→ **TEXTO DEL DOCUMENTO**:
+++

Es notorio que buena parte  de su  literatura arrumbó  por el emblemático caudal. Sobre esas corrientes describió la odisea de Simón Bolívar en “El general en su laberinto”,  siendo a su vez aliento, exaltación  y santo desvarío amoroso en “El amor en los tiempos del cólera”.

Para una amplia extensión de lectores el libro magno del colombiano es “Cien años de Soledad”;  en nosotros, “El amor en los tiempos del cólera”, y es que este  es la continuación  de las pasiones de   José Arcadio Buendía sobre otros vericuetos, conteniendo  el saborcillo de la innata  esencia paisa donde los personajes poseen, si eso cabe, más existencia propia que los de Macondo.

En esos folios, asumiendo como  angustia la  infección intestinal causada por el agua del Magdalena, las figuras de Fermina y Florentino eran el amor humano que los propios dioses en la Odisea envidiarían.

Úrsula,  en “Cien años de soledad”, da miedo. Con una sola mirada se posesiona de semblantes, almas y piedras.  A conciencia, entre ella y Fermina Daza, uno se queda por afinidad afectiva con esta última, al ser ese relato ribereño en donde  el furor del cólera deja de ser ilusorio, y se humaniza de forma portentosa; tanto, que uno siente  los suspiros enfermizos de ese romance construido de permanentes rechazos, separaciones y reencuentros durante más de 70 años.

+++

→ **Un bloque de datos**:
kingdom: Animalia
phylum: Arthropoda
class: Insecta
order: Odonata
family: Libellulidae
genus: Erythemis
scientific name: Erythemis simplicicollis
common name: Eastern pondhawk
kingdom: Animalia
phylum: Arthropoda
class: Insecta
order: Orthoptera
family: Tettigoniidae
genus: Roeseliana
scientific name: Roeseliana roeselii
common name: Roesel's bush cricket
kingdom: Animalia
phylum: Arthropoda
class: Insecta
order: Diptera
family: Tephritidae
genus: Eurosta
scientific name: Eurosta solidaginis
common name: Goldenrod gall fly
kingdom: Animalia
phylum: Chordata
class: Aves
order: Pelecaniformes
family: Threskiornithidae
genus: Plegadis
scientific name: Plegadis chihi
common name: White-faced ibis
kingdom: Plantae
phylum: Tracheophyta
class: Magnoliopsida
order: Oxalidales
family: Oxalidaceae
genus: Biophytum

+++

→ **OBJETIVO INDICADO A**:
Repite literalmente el pasaje del texto del documento que empieza en las palabras "Es notorio que" y termina después de "la Odisea envidiarían.".
→ **OBJETIVO INDICADO B**:
Escribe cómo sigue el comentario sobre las novelas ligadas al río Magdalena, empezando justo después de su última oración.

→ **RESPUESTA A**:
Es notorio que buena parte  de su  literatura arrumbó  por el emblemático caudal. Sobre esas corrientes describió la odisea de Simón Bolívar en “El general en su laberinto”,  siendo a su vez aliento, exaltación  y santo desvarío amoroso en “El amor en los tiempos del cólera”.

Para una amplia extensión de lectores el libro magno del colombiano es “Cien años de Soledad”;  en nosotros, “El amor en los tiempos del cólera”, y es que este  es la continuación  de las pasiones de   José Arcadio Buendía sobre otros vericuetos, conteniendo  el saborcillo de la innata  esencia paisa donde los personajes poseen, si eso cabe, más existencia propia que los de Macondo.

En esos folios, asumiendo como  angustia la  infección intestinal causada por el agua del Magdalena, las figuras de Fermina y Florentino eran el amor humano que los propios dioses en la Odisea envidiarían.

→ **RESPUESTA B**:
En “El río de la vida” – Márquez cuenta que los viajes de su época juvenil eran sorprendentes, aseverando que los capitanes de esos buques fluviales eran autócratas, aunque de buen trato.

“Los  tripulantes -  refiere -  se llamaban marineros por su extensión como si fueran del mar. Pero en las cantinas  y burdeles de Barranquilla, a donde llegaban revueltos  con los lobo de mar del mar, los distinguieron con un nombre inconfundible: vaporinos.”

Los sus desplazamientos los vapores eran lentos, y cuando encallaban, podían pasar semanas varados en los arenales. Gabo señala algo emotivo: “En aquellos buques los pasajeros parecían una sola familia”.

Ahora el Magdalena es un hilillo  de agua en muchas partes de su recorrido. Los habitantes  de las  orillas  ya no beben su agua ni comen su pescado. “Sólo reciben – como dicen las señoras - mierda pura”.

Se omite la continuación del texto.